Data provided Block Start
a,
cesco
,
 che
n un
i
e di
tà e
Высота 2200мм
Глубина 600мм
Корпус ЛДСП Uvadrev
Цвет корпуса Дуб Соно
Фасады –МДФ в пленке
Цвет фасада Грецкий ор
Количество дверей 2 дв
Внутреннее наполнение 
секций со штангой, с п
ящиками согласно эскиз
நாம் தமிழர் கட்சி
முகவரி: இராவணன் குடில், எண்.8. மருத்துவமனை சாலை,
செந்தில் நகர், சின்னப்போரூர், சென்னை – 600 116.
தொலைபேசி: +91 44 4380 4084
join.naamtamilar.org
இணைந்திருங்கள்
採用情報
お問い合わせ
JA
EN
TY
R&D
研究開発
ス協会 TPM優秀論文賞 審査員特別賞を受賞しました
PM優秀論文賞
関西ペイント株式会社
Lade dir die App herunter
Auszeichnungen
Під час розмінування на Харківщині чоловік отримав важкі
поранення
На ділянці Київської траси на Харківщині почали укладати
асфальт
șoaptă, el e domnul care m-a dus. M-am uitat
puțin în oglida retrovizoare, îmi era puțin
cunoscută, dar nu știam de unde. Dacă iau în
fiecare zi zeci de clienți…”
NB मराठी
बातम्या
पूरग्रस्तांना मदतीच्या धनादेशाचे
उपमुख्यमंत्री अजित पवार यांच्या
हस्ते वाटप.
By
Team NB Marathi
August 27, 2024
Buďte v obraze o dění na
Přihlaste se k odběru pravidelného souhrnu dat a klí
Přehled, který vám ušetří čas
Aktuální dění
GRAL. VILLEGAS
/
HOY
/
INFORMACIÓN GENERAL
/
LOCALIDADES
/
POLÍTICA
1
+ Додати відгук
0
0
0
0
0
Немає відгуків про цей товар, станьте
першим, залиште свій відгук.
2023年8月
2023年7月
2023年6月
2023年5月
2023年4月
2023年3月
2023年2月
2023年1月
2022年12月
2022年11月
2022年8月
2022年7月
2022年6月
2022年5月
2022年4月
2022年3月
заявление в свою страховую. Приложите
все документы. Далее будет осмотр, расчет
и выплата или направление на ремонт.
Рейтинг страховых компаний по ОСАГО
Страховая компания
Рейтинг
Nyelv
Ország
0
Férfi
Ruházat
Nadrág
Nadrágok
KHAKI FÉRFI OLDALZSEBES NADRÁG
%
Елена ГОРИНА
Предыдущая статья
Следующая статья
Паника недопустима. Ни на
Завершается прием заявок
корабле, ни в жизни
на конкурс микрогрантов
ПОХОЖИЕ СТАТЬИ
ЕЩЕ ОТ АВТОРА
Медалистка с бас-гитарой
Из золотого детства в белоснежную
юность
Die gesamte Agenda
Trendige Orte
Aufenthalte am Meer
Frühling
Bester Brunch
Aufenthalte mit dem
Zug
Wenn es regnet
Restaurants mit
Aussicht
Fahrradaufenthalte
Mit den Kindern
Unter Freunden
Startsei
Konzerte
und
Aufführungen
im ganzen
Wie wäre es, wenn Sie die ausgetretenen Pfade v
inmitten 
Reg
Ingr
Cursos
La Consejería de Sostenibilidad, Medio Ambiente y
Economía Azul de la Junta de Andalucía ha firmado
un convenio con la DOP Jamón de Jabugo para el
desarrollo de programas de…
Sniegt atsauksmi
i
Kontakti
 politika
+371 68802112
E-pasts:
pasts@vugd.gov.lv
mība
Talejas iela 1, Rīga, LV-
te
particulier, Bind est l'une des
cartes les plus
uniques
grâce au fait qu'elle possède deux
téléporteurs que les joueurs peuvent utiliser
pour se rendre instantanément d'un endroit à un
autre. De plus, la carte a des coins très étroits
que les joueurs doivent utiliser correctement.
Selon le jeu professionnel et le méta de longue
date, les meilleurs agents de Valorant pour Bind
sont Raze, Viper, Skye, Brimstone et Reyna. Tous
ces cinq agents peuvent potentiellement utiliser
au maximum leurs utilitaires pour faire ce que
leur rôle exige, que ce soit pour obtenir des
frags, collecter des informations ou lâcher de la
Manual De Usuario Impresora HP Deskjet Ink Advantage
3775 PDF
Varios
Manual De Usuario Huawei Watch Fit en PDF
Data provided Block End
◆ **Exercise directions**: Extract each line from the rows above that contains the string "Цвет".

◆ **Solution to this task**:
Цвет корпуса Дуб Соно
Цвет фасада Грецкий ор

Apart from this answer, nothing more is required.